Yves H. raconte une partie de l'histoire par le biais de ces cellules de texte. Il les rédige dans un style très factuel, sans jugement de valeur, sans transcrire l'émotion d'un personnage, ou son ressenti. Cette histoire se classe dans le genre polar, avec une enquête sur un meurtre, menée par un inspecteur de police, se déroulant dans un milieu social et un lieu bien défini. Le lecteur s'attend dès lors à ce que l'auteur utilise les conventions du polar : narrateur racontant son histoire orientée en fonction de ses convictions personnelles, et récit révélateur de la condition sociale des personnages. Du coup, l'absence de point de vue dans les cellules de texte, de prise de position, de jugement de valeur dénote par rapport aux habitudes du genre. Par contre, le déroulement de l'intrigue découle bel et bien de la condition sociale de Ron Chevez, et des milieux dont sont issus la victime et les autres protagonistes. Alors que la psychologie des personnages n'est pas très développée, leur comportement et leur histoire personnelle sont façonnés par leur condition sociale et les cercles dans lesquels ils évoluent.

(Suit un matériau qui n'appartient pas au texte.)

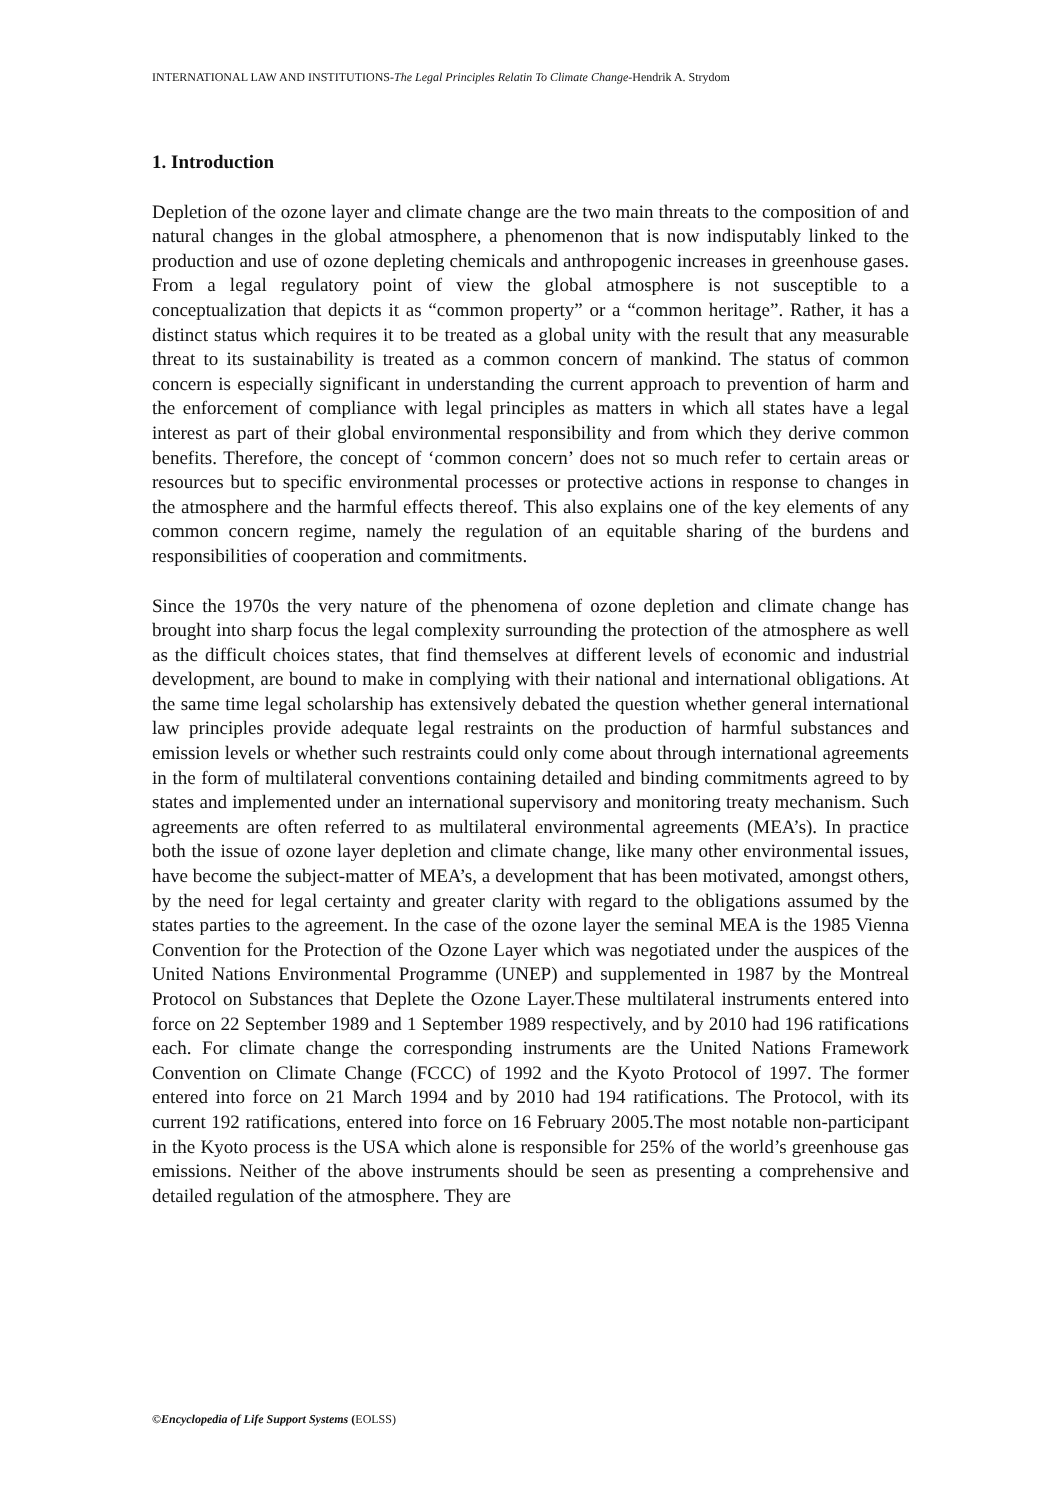INTERNATIONAL LAW AND INSTITUTIONS-The Legal Principles Relatin To Climate Change-Hendrik A. Strydom
1. Introduction
Depletion of the ozone layer and climate change are the two main threats to the composition of and natural changes in the global atmosphere, a phenomenon that is now indisputably linked to the production and use of ozone depleting chemicals and anthropogenic increases in greenhouse gases. From a legal regulatory point of view the global atmosphere is not susceptible to a conceptualization that depicts it as “common property” or a “common heritage”. Rather, it has a distinct status which requires it to be treated as a global unity with the result that any measurable threat to its sustainability is treated as a common concern of mankind. The status of common concern is especially significant in understanding the current approach to prevention of harm and the enforcement of compliance with legal principles as matters in which all states have a legal interest as part of their global environmental responsibility and from which they derive common benefits. Therefore, the concept of ‘common concern’ does not so much refer to certain areas or resources but to specific environmental processes or protective actions in response to changes in the atmosphere and the harmful effects thereof. This also explains one of the key elements of any common concern regime, namely the regulation of an equitable sharing of the burdens and responsibilities of cooperation and commitments.
Since the 1970s the very nature of the phenomena of ozone depletion and climate change has brought into sharp focus the legal complexity surrounding the protection of the atmosphere as well as the difficult choices states, that find themselves at different levels of economic and industrial development, are bound to make in complying with their national and international obligations. At the same time legal scholarship has extensively debated the question whether general international law principles provide adequate legal restraints on the production of harmful substances and emission levels or whether such restraints could only come about through international agreements in the form of multilateral conventions containing detailed and binding commitments agreed to by states and implemented under an international supervisory and monitoring treaty mechanism. Such agreements are often referred to as multilateral environmental agreements (MEA’s). In practice both the issue of ozone layer depletion and climate change, like many other environmental issues, have become the subject-matter of MEA’s, a development that has been motivated, amongst others, by the need for legal certainty and greater clarity with regard to the obligations assumed by the states parties to the agreement. In the case of the ozone layer the seminal MEA is the 1985 Vienna Convention for the Protection of the Ozone Layer which was negotiated under the auspices of the United Nations Environmental Programme (UNEP) and supplemented in 1987 by the Montreal Protocol on Substances that Deplete the Ozone Layer.These multilateral instruments entered into force on 22 September 1989 and 1 September 1989 respectively, and by 2010 had 196 ratifications each. For climate change the corresponding instruments are the United Nations Framework Convention on Climate Change (FCCC) of 1992 and the Kyoto Protocol of 1997. The former entered into force on 21 March 1994 and by 2010 had 194 ratifications. The Protocol, with its current 192 ratifications, entered into force on 16 February 2005.The most notable non-participant in the Kyoto process is the USA which alone is responsible for 25% of the world’s greenhouse gas emissions. Neither of the above instruments should be seen as presenting a comprehensive and detailed regulation of the atmosphere. They are
©Encyclopedia of Life Support Systems (EOLSS)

Yves H. ne s'attache pas à décrire les souffrances de Jennifer Shapiro, la cruauté de George Scarpa, ou les motivations d'Ed Jennings. Il préfère montrer qu'expliquer. Jennifer Shapiro est réduite au rôle de jeune écervelée n'ayant pas pris conscience à temps des risques inhérents à son style de vie. George Scarpa se comporte comme un salaud sans égard pour autrui, agissant quasiment par nécessité pour rester maître de la situation et préserver ses investissements. L'histoire fait bien ressentir son manque d'émotions et d'empathie lors d'une scène de torture avec un pistolet comme objet intrusif. Ed Jennings a adopté une ligne de conduite qu'il ne remet jamais en cause, à nouveau sans grand égard pour autrui sauf son fils envers qui il éprouve une forme de responsabilité, dénuée d'affection. De ce point de vue, l'histoire s'inscrit bien dans le genre polar puisqu'elle montre des individus dont la trajectoire de vie est déterminée par des contraintes sociales dont ils sont le jouet, le récit s'avérant un révélateur de la société dans laquelle ils se tiennent.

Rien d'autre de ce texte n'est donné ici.